Domaine de Jaugaret '02, '03 and '04 - A Classic Styled Bordeaux

Today I figured out what a truly “classic styled” Bordeaux taste like. On the advice of Eric Asimov’s “Pour” blog, I headed to Rosenthal Wine Merchants on East 84th St. for a tasting of Domaine de Jaugaret from the St. Julien region of Bordeaux.

According to Rosenthal Wine Merchants…

“The petite estate of Domaine de Jaugaret has been in the Fillastre family since 1654. Jean-Fancois Fillastre is dedicated to preserving the traditions not only of Jaugaret but of the St. Julien appellation. Stepping into the cellars of Jaugaret brings one back to an era when the Bordelais were modest and the wines were grand. Here is an estate where one finds neither pretense nor hubris, just the essence of the appellation.”

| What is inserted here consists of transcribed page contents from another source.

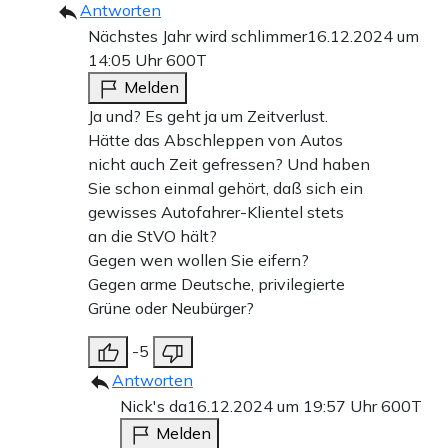
Antworten
Nächstes Jahr wird schlimmer
16.12.2024 um
14:05 Uhr
600T
Melden
Ja und? Es geht ja um Zeitverlust.
Hätte das Abschleppen von Autos
nicht auch Zeit gefressen? Und haben
Sie schon einmal gehört, daß sich ein
gewisses Autofahrer-Klientel stets
an die StVO hält?
Gegen wen wollen Sie eifern?
Gegen arme Deutsche, privilegierte
Grüne oder Neubürger?
-5
Antworten
Nick's da
16.12.2024 um 19:57 Uhr
600T
Melden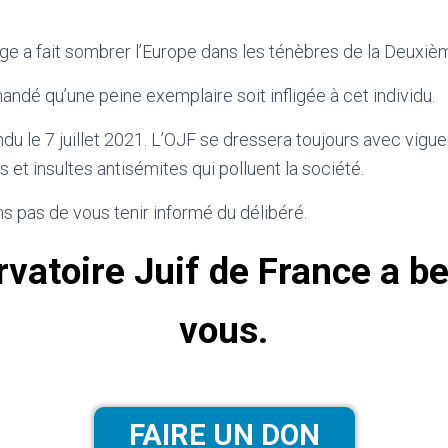
e a fait sombrer l’Europe dans les ténèbres de la Deuxiè
ndé qu’une peine exemplaire soit infligée à cet individu.
du le 7 juillet 2021. L’OJF se dressera toujours avec vigue
 et insultes antisémites qui polluent la société.
 pas de vous tenir informé du délibéré.
vatoire Juif de France a b
vous.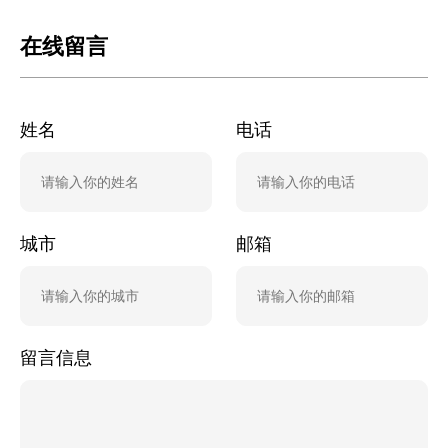
在线留言
姓名
电话
城市
邮箱
留言信息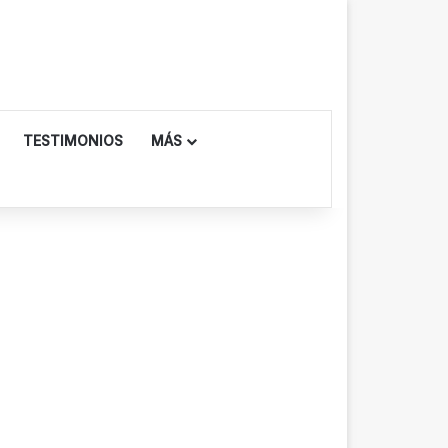
TESTIMONIOS
MÁS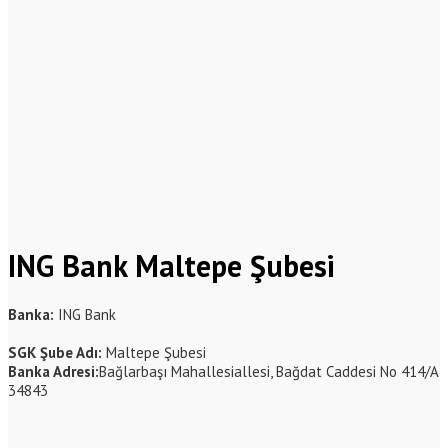
ING Bank Maltepe Şubesi
Banka:
ING Bank
SGK Şube Adı:
Maltepe Şubesi
Banka Adresi:
Bağlarbaşı Mahallesiallesi, Bağdat Caddesi No 414/A
34843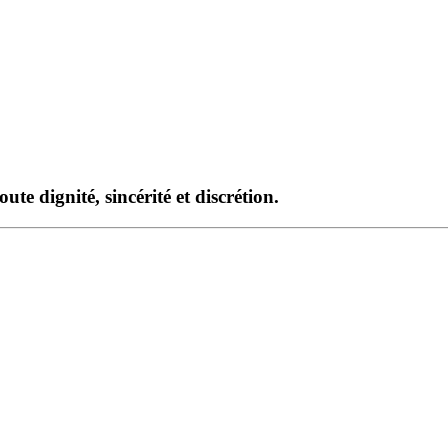
te dignité, sincérité et discrétion.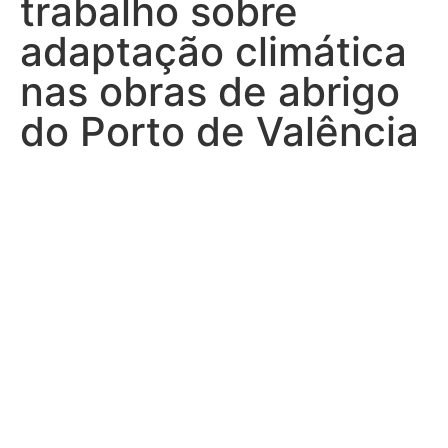
trabalho sobre
adaptação climática
nas obras de abrigo
do Porto de Valência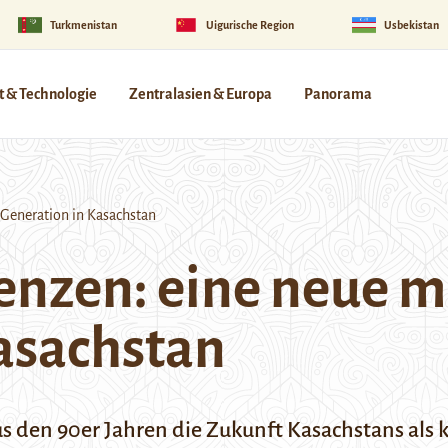
Turkmenistan
Uigurische Region
Usbekistan
 & Technologie
Zentralasien & Europa
Panorama
 Generation in Kasachstan
renzen: eine neue m
asachstan
 den 90er Jahren die Zukunft Kasachstans als 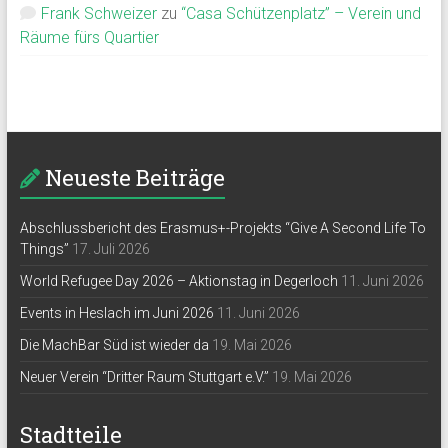
Frank Schweizer
zu
“Casa Schützenplatz” – Verein und
Räume fürs Quartier
Neueste Beiträge
Abschlussbericht des Erasmus+-Projekts “Give A Second Life To
Things”
17. Juli 2026
World Refugee Day 2026 – Aktionstag in Degerloch
11. Juni 2026
Events in Heslach im Juni 2026
11. Juni 2026
Die MachBar Süd ist wieder da
19. Mai 2026
Neuer Verein “Dritter Raum Stuttgart e.V.”
19. Mai 2026
Stadtteile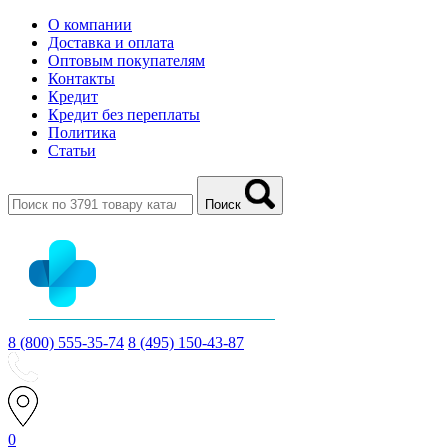
О компании
Доставка и оплата
Оптовым покупателям
Контакты
Кредит
Кредит без переплаты
Политика
Статьи
Поиск
8 (800) 555-35-74
8 (495) 150-43-87
0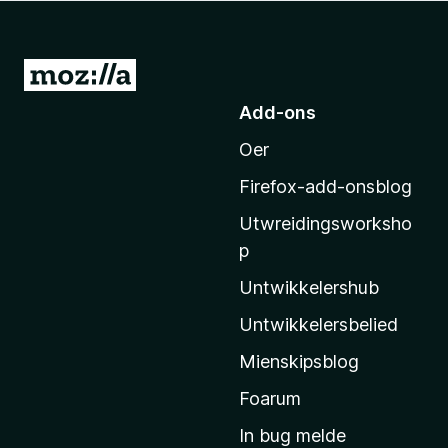
x
B
r
N
o
e
Add-ons
w
i
s
Oer
M
e
o
r
Firefox-add-onsblog
z
Utwreidingsworksho
i
p
l
l
Untwikkelershub
a
Untwikkelersbelied
’
Mienskipsblog
s
s
Foarum
t
In bug melde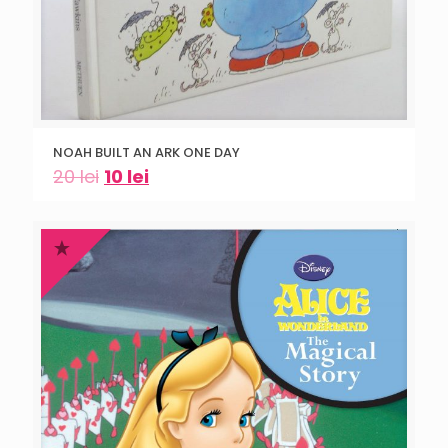
NOAH BUILT AN ARK ONE DAY
20
lei
10
lei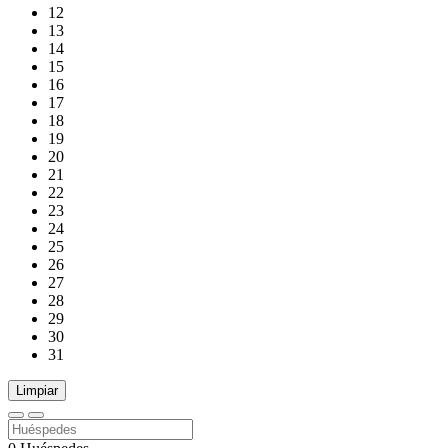
12
13
14
15
16
17
18
19
20
21
22
23
24
25
26
27
28
29
30
31
Limpiar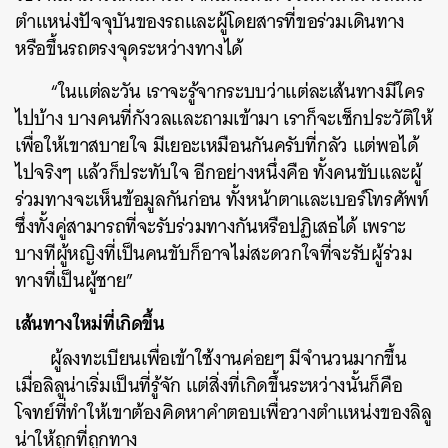
ตำแหน่งปัจจุบันของรถและผู้โดยสารที่ขอร่วมเดินทาง
หรือขึ้นรถตรงจุดระหว่างทางได้
“ในแต่ละวัน เราจะรู้จากระบบว่าแต่ละเส้นทางมีใคร
ไปบ้าง บางคนที่กังวลและถามเข้ามา เราก็จะเช็กประวัติให้
เพื่อให้เขาสบายใจ มีเยอะเหมือนกันครับที่กลัว แต่พอได้
ไปจริงๆ แล้วก็ประทับใจ อีกอย่างหนึ่งคือ ทั้งคนขับและผู้
ร่วมทางจะเห็นข้อมูลกันก่อน ทั้งหน้าตาและเบอร์โทรศัพท์
ซึ่งทั้งคู่สามารถที่จะรับร่วมทางกันหรือปฏิเสธได้ เพราะ
บางทีผู้หญิงที่เป็นคนขับก็อาจไม่สะดวกใจที่จะรับผู้ร่วม
ทางที่เป็นผู้ชาย”
เส้นทางใหม่ที่เกิดขึ้น
ผู้ลงทะเบียนเพื่อเข้าใช้งานค่อยๆ มีจำนวนมากขึ้น
เมื่อลิลูน่าเริ่มเป็นที่รู้จัก แต่สิ่งที่เกิดขึ้นระหว่างนั้นก็คือ
โจทย์ที่ทำให้เขาต้องคิดหาคำตอบเพื่อวางตำแหน่งของลิลู
น่าให้ถูกที่ถูกทาง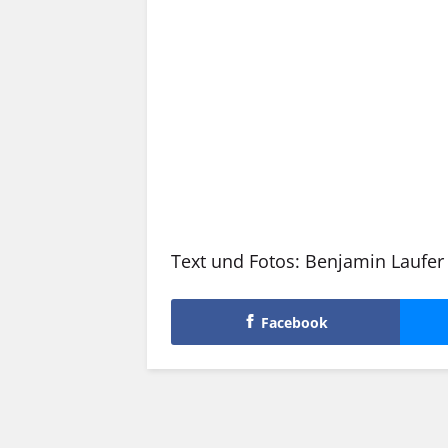
Text und Fotos: Benjamin Laufer
Facebook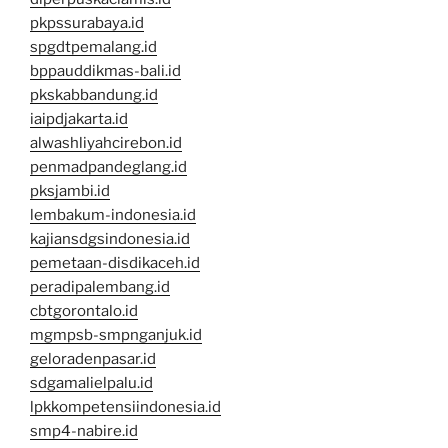
pkpssurabaya.id
spgdtpemalang.id
bppauddikmas-bali.id
pkskabbandung.id
iaipdjakarta.id
alwashliyahcirebon.id
penmadpandeglang.id
pksjambi.id
lembakum-indonesia.id
kajiansdgsindonesia.id
pemetaan-disdikaceh.id
peradipalembang.id
cbtgorontalo.id
mgmpsb-smpnganjuk.id
geloradenpasar.id
sdgamalielpalu.id
lpkkompetensiindonesia.id
smp4-nabire.id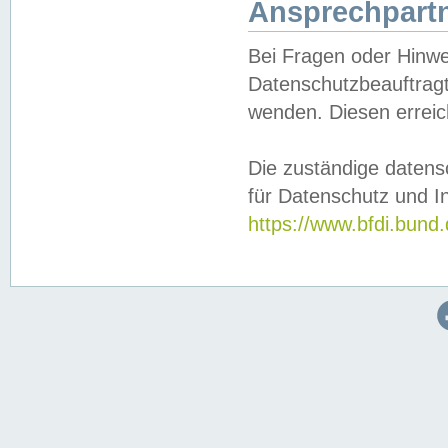
Ansprechpartn
Bei Fragen oder Hinwe
Datenschutzbeauftragt
wenden. Diesen erreic
Die zuständige datens
für Datenschutz und In
https://www.bfdi.bu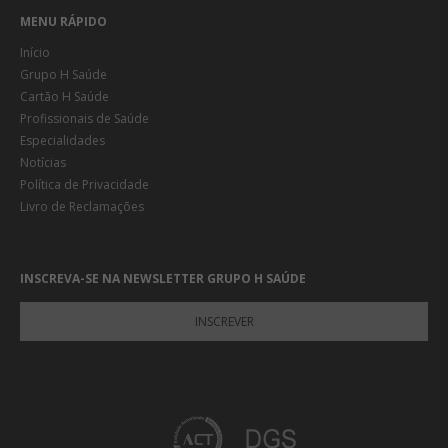
MENU RÁPIDO
Início
Grupo H Saúde
Cartão H Saúde
Profissionais de Saúde
Especialidades
Notícias
Política de Privacidade
Livro de Reclamações
INSCREVA-SE NA NEWSLETTER GRUPO H SAÚDE
INSCREVER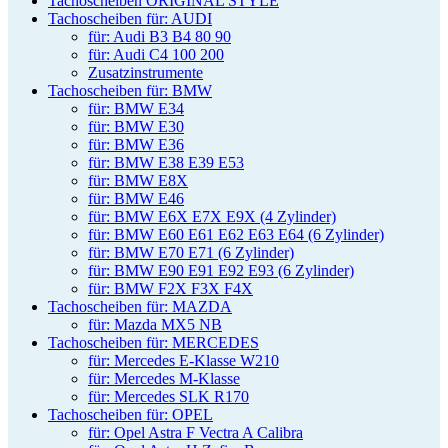
Tachoscheiben ORIGINAL STYLE
Tachoscheiben für: AUDI
für: Audi B3 B4 80 90
für: Audi C4 100 200
Zusatzinstrumente
Tachoscheiben für: BMW
für: BMW E34
für: BMW E30
für: BMW E36
für: BMW E38 E39 E53
für: BMW E8X
für: BMW E46
für: BMW E6X E7X E9X (4 Zylinder)
für: BMW E60 E61 E62 E63 E64 (6 Zylinder)
für: BMW E70 E71 (6 Zylinder)
für: BMW E90 E91 E92 E93 (6 Zylinder)
für: BMW F2X F3X F4X
Tachoscheiben für: MAZDA
für: Mazda MX5 NB
Tachoscheiben für: MERCEDES
für: Mercedes E-Klasse W210
für: Mercedes M-Klasse
für: Mercedes SLK R170
Tachoscheiben für: OPEL
für: Opel Astra F Vectra A Calibra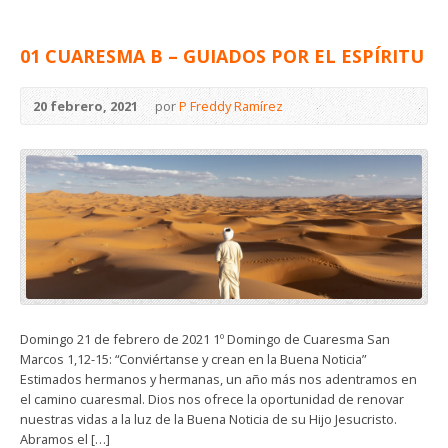
01 CUARESMA B – GUIADOS POR EL ESPÍRITU
20 febrero, 2021
por
P Freddy Ramírez
Domingo 21 de febrero de 2021 1º Domingo de Cuaresma San
Marcos 1,12-15: “Conviértanse y crean en la Buena Noticia”
Estimados hermanos y hermanas, un año más nos adentramos en
el camino cuaresmal. Dios nos ofrece la oportunidad de renovar
nuestras vidas a la luz de la Buena Noticia de su Hijo Jesucristo.
Abramos el […]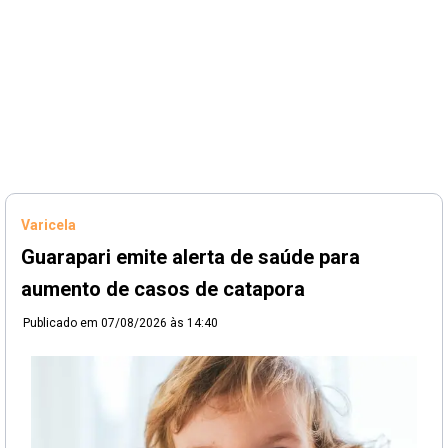
Varicela
Guarapari emite alerta de saúde para
aumento de casos de catapora
Publicado em
07/08/2026 às 14:40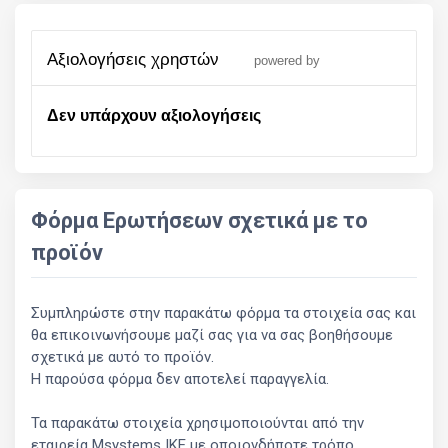
αξιολογήσεις χρηστών
powered by
Δεν υπάρχουν αξιολογήσεις
Φόρμα Ερωτήσεων σχετικά με το
προϊόν
Συμπληρώστε στην παρακάτω φόρμα τα στοιχεία σας και
θα επικοινωνήσουμε μαζί σας για να σας βοηθήσουμε
σχετικά με αυτό το προϊόν.
Η παρούσα φόρμα δεν αποτελεί παραγγελία.
Τα παρακάτω στοιχεία χρησιμοποιούνται από την
εταιρεία Msystems ΙΚΕ με οποιονδήποτε τρόπο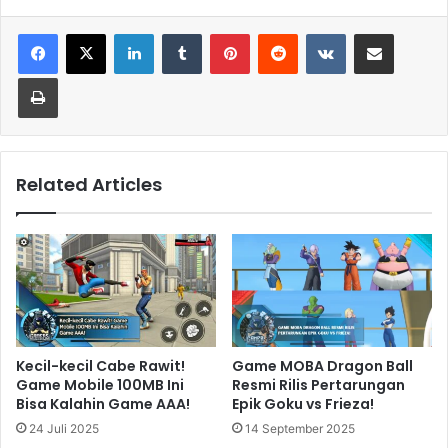
LinkedIn
Tumblr
Pinterest
Reddit
VKontakte
Share via Email
Print
Related Articles
Kecil-kecil Cabe Rawit!
Game MOBA Dragon Ball
Game Mobile 100MB Ini
Resmi Rilis Pertarungan
Bisa Kalahin Game AAA!
Epik Goku vs Frieza!
24 Juli 2025
14 September 2025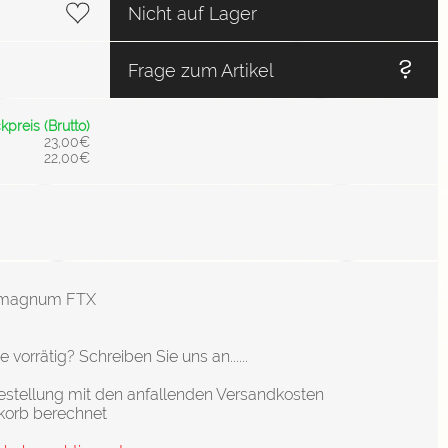
Nicht auf Lager
Frage zum Artikel
kpreis (Brutto)
23,00€
22,00€
 magnum FTX
orrätig? Schreiben Sie uns an......
stellung mit den anfallenden Versandkosten
korb berechnet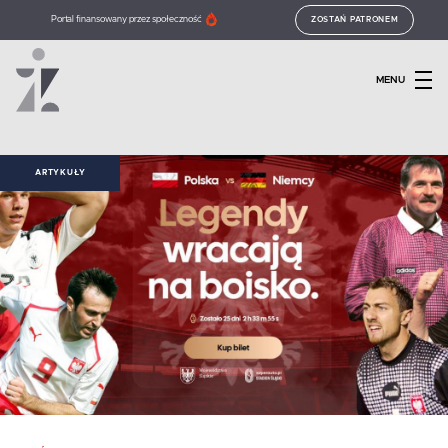
Portal finansowany przez społeczność
ZOSTAŃ PATRONEM
MENU
ARTYKUŁY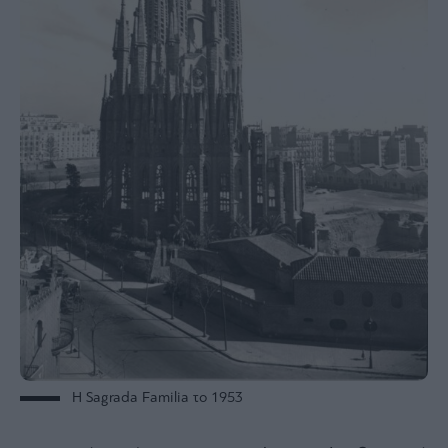
ας
οι
ήσης
4
news.gr
ghts
rved
Η Sagrada Familia το 1953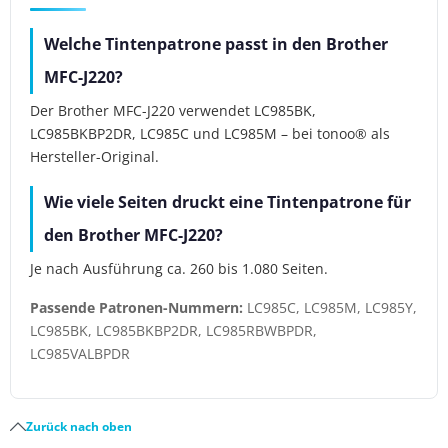
Welche Tintenpatrone passt in den Brother
MFC-J220?
Der Brother MFC-J220 verwendet LC985BK,
LC985BKBP2DR, LC985C und LC985M – bei tonoo® als
Hersteller-Original.
Wie viele Seiten druckt eine Tintenpatrone für
den Brother MFC-J220?
Je nach Ausführung ca. 260 bis 1.080 Seiten.
Passende Patronen-Nummern:
LC985C, LC985M, LC985Y,
LC985BK, LC985BKBP2DR, LC985RBWBPDR,
LC985VALBPDR
Zurück nach oben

“Domaine Jaugaret comprises a mere 1.3 hectares of vineyards, made almost exclusively of Cabernet Sauvignon (80%) with some Petit Verdot and Malbac to supplement this classic Medoc structure. The average age of the vines is over 50 years and some of the Malbec vineyards are in excess of 100 years old. This combination of grape varieties permits Jaugaret to find the ultimate expression of the terroir of St. Julien taking advantage of the deep gravel beds and the long growing season that mark St. Julien. The old vines of Jaugaret combined the unfertile, gravelly soils leads to naturally low yields again providing M. Fillasstre with a concentration virtually unequalled in the appellation. Here is a truly unique wine from a gentleman who follows the most classical traditions.”

“Vinification: After being hand-harvested and hand-pressed, the cuvaison is long, frequently lasting for three weeks or more. The wines are then racked into small barrels to complete the malolactic fermentation and are left to age in a small, damp underground cellar with minimal racking. In substantial vintages (e.g. 1996 or 2000) the wines are bottled (always unfiltered) after 30 months of aging. The wines of Jaugaret, relying so extensively on Cabernet, are built to last”

At Rosenthal, where I had to ring the front doorbell and then be lead downstairs to the tasting room. Slightly odd but also kinda cool too… In the tasting room with about 10 others, I was able to taste the 2002, 2003 and 2004 vintages. As they state, they are certainly built to last, being some of the most tannic wines I’ve ever tasted and very classic in structure… What does “classic” mean? While, now I think I know. Tannins are more upfront. Fruit more in the back. Slightly less ripe. Slightly less alcohol. Certainly not approachable when young and you have to use your imagination to figure what they might taste like ten to a dozen years from now at least. I can safly say that I had tasted nothing like these wines ever before.

2004 Domaine de Jaugaret: The 2004 was ruby red in color with red fruit. Cherry. Red currant. Possibly cranberry. And definitely smoke. Tannic and dry but it was also the brightest and most approachable of the three wines tasted. Long finish.

2003 Domaine de Jaugaret: The 2003 was also ruby red in color with light cedar, some cherry and other brighter red fruit. It was almost like a pinot noir in its aroma profile. Heavy on the smoke and tar. Very tannic and dry to the point that it sucks all moisture out of the mouth. Slightly acidic and just a touch out of balance.

2002 Domaine de Jaugaret: The 2002 is another ruby red wine with smoky aroma and stronger fruit than the 2003. Here its blackberry and cassis. Bright and smoother in texture than either the ’02 or ‘03. It has a very lush long finish. Not incredibly complex but well balanced and approachable now. Even so, it still needs aging.

As I said, it was an experience to taste these wine. Although I found all three to be a bit tough to drink now, even with food, it was still a great education to what Bourdeaux was probably like back in the day. And I mean the day… 100 years ago?

All three are approximately $75 a bottle from Rosenthal Wine Merchants.